Hacia
el fin de aquel año sabático en Italia, hicimos dos viajes. El primero tenía la
intención de llegar hasta el golfo de Sorrento. Fuimos a Florencia, después a
Roma, donde tuvimos una cena opípara en Trastevere, bañada con los sabios
comentarios sobre la situación mundial de mi maestro Parboni (yo no sabía que sería la
última: él enfermó del corazón un año después, y moriría el 1º de junio de
1988, a la edad de 43 años). También fue la única ocasión en que he visitado
los Museos Vaticanos (yo, cargando la carreola de Camilo, con todo y niño, por
los innumerables escalones; Raymundo, interesándose particularmente en los
diferentes globos terráqueos, que daban cuenta de una visión incompleta del
mundo; los turistas cubano-americanos echando flashazos en la Capilla Sixtina).
No
llegamos a Nápoles. Patricia adujo que estaba cansada y que los niños habían
visto “demasiadas estatuas”. Regresamos con una parada en Orvieto, su vino y su
catedral (espectacular por fuera, sencilla y elegante por dentro).

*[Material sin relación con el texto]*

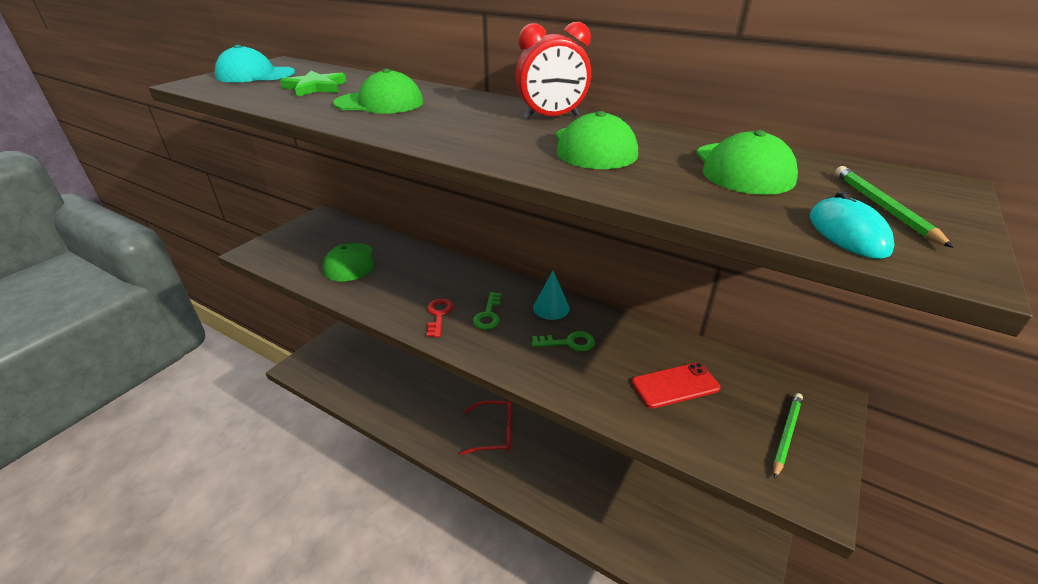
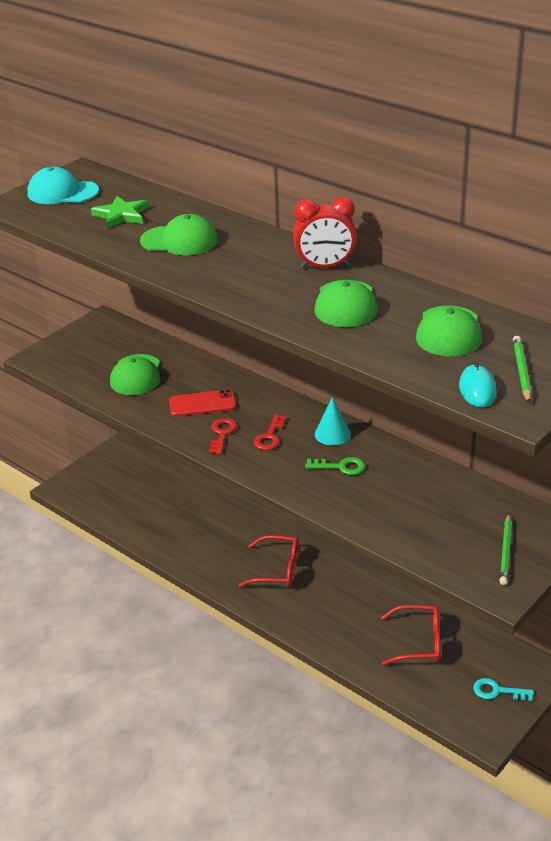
camera: 10 degrees right, 0 degrees up
green key [473,292,502,330] -> red key [254,414,286,450]
red phone [632,362,720,409] -> red phone moved to [169,389,236,417]
green pencil [773,393,803,479] -> green pencil turned 150 degrees clockwise [500,514,512,585]
none -> red glasses [381,605,441,665]
none -> turquoise key [473,678,534,701]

Esa noche, en el hotel, escucho que Raymundo se está peleando en sueños con unas estatuas. Efectivamente, le dio un precoz Síndrome de Stenhdal.
Esa noche, en el hotel, escucho que Raymundo se está peleando en sueños con unas estatuas. Efectivamente, le dio un precoz Síndrome de Stenhdal.
También
decidimos pasar una semana en la playa. Por razones de calidad-precio, escogimos
una de fines de primavera en un hotel en Mali Losinj, al sur de la isla de
Losinj, en Yugoslavia.
El
viaje estuvo interesante. Por una parte significó atravesar pequeñas ciudades
de lo que entonces era el norte de Yugoslavia (y hoy son parte de Croacia y
Eslovenia): Rijeka, Opatija, Pula. Cruzamos por un micropuente a la isla de
Cres y de ahí tomamos un ferry para Losinj. A lo largo de la costa se veían
pequeñas localidades con una arquitectura muy semejante a la de Venecia.
La
carretera en Losinj merece párrafo aparte. Era de dos carriles muy estrechos, sin
cunetas, llena de curvas y pasabas de ver el precipicio a tu derecha a ver otro
precipicio a tu izquierda (allá abajo, alguna diminuta Venecia). En esas que
viene un camión y pasamos muy despacito, casi rozándonos.
El
hotel resultó muy bueno y barato. Con unas magníficas comidas corridas: El
lugar tenía tres playas de escaso oleaje: dos de guijarros y una de piedra (que
era la mejor). Una de las de guijarros era nudista, y estaba llena de ancianos.
De ahí salió la mujer más blanca que he visto en mi vida: una auténtica Blanca
Nieves.
En Mali
Losinj Rayo y yo logramos algo extraordinario: que él se acercara a un carrito
de helados, pidiera en serbo-croata uno de fresa, pagara y le dieran el cambio,
mientras yo veía la escena a unos metros.
También
solíamos caminar por un sendero entre las montañas junto a la costa. El sendero
llegaba hasta donde había un pequeño busto de Tito, colcado en un nicho cavado
en la roca. Cada día había flores nuevas en ese nicho. Claveles rojos. Quién
iba a pensar que apenas cuatro años más tarde Yugoslavia, la república que
fundó Tito, iba a desaparecer. Ni Parboni.